International forces were responsible for 20 percent of the deaths and Afghan security forces for 10 percent. The report said the remaining deaths were either unclear or attributed to criminal gangs or private security forces. The Afghan group compiles its statistics from interviews with witnesses, families of victims, local officials and media reports.

ACCIDENTAL DEATHS DOWN

The share of accidental deaths by coalition and Afghan government forces - which can turn people against the government and foreign troops - is falling, the statistics showed.

Accidental deaths from NATO airstrikes dropped by half, to 94, and overall international forces were responsible for 210 civilian deaths from Jan. 1 to June 30 this year - down from 276 for the same period last year. Deaths attributed to Afghan security forces were down from 386 to 108.

Samadi credited the policy of restraint issued by former international forces commander Gen. Stanley McChrystal last year that severely limits the circumstances in which troops can call in an airstrike or fire into buildings.

He urged Gen. David Petraeus, who replaced McChrystal this month and who many credit with turning around the war in Iraq, not to change those rules of engagement. If American and other international troops are allowed to use firepower more frequently, he said, then they will. "Then you could be back in a situation where more civilians could die."

The strict rules of engagement are unpopular among many, including some troops who believe they cost American lives and force them to give up the advantage of overwhelming firepower to a foe who shoots and melts back into the civilian population.

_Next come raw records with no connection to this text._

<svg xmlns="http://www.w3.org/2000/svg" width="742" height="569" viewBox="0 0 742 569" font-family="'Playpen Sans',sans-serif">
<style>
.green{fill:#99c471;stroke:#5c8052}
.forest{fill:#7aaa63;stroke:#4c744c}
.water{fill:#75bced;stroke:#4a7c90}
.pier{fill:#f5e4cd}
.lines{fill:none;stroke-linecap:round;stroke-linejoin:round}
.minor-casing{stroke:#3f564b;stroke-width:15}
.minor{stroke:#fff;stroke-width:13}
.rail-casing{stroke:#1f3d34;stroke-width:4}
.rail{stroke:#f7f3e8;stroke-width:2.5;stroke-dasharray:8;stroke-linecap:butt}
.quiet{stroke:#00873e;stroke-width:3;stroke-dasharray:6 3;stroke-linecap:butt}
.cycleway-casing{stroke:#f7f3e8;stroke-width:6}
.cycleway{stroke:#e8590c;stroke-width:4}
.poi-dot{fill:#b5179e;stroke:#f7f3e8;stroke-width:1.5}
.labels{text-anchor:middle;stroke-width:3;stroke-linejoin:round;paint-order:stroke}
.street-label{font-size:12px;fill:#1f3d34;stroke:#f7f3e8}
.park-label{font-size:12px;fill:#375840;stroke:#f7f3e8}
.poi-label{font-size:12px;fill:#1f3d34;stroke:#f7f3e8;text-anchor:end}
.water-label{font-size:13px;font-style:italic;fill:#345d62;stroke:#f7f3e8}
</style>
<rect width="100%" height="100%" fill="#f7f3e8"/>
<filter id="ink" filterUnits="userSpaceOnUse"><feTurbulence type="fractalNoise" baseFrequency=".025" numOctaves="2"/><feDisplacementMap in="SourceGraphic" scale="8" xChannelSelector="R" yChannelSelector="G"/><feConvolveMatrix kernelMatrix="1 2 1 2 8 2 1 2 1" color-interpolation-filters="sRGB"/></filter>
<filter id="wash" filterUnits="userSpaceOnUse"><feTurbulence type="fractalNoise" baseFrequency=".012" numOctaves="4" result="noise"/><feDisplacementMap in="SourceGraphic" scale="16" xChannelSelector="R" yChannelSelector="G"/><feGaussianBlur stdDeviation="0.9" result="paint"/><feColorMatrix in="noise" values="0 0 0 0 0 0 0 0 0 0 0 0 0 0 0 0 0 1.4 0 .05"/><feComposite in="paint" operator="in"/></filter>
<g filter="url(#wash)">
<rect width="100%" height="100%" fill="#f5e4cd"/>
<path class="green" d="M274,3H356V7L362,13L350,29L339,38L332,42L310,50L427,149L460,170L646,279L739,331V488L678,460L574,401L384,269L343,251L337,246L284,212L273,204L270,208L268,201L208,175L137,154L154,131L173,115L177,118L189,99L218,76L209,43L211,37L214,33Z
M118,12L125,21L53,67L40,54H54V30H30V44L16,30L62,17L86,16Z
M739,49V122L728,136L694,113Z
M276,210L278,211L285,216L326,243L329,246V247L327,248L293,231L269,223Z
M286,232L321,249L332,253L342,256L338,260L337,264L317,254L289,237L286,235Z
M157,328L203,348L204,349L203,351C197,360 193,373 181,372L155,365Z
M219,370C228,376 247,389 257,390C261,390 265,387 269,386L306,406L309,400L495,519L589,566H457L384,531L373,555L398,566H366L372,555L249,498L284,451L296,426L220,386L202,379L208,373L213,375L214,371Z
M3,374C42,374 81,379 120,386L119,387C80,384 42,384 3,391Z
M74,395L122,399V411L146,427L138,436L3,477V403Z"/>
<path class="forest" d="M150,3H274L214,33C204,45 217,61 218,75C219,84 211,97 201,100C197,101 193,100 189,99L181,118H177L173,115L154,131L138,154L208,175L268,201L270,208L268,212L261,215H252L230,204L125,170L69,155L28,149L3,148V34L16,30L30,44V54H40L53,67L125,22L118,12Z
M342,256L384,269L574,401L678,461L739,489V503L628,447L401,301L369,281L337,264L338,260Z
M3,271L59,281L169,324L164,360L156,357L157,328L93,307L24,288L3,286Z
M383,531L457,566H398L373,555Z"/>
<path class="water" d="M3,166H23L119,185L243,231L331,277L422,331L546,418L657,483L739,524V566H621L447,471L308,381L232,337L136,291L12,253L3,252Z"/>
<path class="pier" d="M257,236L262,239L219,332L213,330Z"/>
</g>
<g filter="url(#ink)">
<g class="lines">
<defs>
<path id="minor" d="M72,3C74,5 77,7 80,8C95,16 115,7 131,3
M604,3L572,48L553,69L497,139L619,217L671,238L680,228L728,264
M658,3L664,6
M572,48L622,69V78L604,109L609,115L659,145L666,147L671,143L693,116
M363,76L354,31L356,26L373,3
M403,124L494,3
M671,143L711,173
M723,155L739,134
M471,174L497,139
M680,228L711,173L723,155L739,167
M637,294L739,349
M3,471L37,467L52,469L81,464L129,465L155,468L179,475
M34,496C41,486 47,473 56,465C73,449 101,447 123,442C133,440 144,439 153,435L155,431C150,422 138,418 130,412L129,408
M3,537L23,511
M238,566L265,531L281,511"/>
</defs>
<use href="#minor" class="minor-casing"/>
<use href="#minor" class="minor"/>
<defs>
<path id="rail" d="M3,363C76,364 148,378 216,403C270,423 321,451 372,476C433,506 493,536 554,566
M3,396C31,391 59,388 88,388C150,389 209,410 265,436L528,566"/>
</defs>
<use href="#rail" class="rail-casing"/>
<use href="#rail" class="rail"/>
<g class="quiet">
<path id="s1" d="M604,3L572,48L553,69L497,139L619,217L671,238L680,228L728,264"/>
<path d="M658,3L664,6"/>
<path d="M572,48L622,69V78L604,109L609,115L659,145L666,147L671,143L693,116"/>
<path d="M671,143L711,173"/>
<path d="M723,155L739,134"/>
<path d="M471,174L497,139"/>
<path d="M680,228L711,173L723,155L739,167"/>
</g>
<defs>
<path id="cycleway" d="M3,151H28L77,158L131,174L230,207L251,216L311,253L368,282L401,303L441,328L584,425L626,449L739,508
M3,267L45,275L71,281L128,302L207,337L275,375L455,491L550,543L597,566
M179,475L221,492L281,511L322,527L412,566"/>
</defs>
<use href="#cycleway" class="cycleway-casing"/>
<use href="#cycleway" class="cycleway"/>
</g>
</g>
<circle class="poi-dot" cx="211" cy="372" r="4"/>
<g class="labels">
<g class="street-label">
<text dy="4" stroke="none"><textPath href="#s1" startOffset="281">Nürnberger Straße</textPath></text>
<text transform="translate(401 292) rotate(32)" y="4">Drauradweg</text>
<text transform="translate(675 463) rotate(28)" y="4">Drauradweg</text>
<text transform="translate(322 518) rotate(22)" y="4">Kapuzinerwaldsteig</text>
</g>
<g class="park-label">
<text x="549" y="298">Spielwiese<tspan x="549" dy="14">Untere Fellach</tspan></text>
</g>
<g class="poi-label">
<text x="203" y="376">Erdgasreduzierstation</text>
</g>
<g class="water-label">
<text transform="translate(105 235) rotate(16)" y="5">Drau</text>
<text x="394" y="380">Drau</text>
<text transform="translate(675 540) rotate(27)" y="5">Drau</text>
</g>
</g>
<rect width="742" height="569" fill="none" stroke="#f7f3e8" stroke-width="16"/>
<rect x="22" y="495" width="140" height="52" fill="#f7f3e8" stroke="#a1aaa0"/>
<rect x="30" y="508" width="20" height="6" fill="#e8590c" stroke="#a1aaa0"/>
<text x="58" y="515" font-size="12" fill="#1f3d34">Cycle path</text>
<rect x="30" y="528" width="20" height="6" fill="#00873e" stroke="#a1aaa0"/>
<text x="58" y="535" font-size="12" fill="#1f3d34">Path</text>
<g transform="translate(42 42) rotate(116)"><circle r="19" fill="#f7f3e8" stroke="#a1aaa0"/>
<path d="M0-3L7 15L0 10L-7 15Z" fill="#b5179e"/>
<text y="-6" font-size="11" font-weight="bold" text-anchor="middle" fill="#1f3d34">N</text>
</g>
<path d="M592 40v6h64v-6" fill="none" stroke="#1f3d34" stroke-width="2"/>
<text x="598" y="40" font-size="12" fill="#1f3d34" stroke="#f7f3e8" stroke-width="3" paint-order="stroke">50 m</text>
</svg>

NATO spokesman Brig. Gen. Josef Blotz, however, stressed that Petraeus is committed to the current guidelines for use of force.

"Our strategic imperative to reduce civilian casualties has not and will not change," Blotz told reporters Sunday.

Monday continued the trend in deaths of innocents: NATO reported that six Afghan civilians were killed and four were wounded when their car hit a roadside bomb in Helmand province's Lashkar Gar district. A coalition helicopter evacuated the wounded for treatment and came under fire from militants.

Various organizations track civilian casualties in Afghanistan, with differing numbers. Afghanistan Rights Monitor's statistics were higher than NATO's tally of 592 noncombatants killed in the first half of this year, 82 percent of them by insurgent attacks and the rest accidental deaths by international forces.

The United Nations' statistics also tend to be higher than NATO's. The world body has not yet released its report on casualties for the first half of the year, but in 2009 its count was similar to Afghanistan Rights Monitor's tally.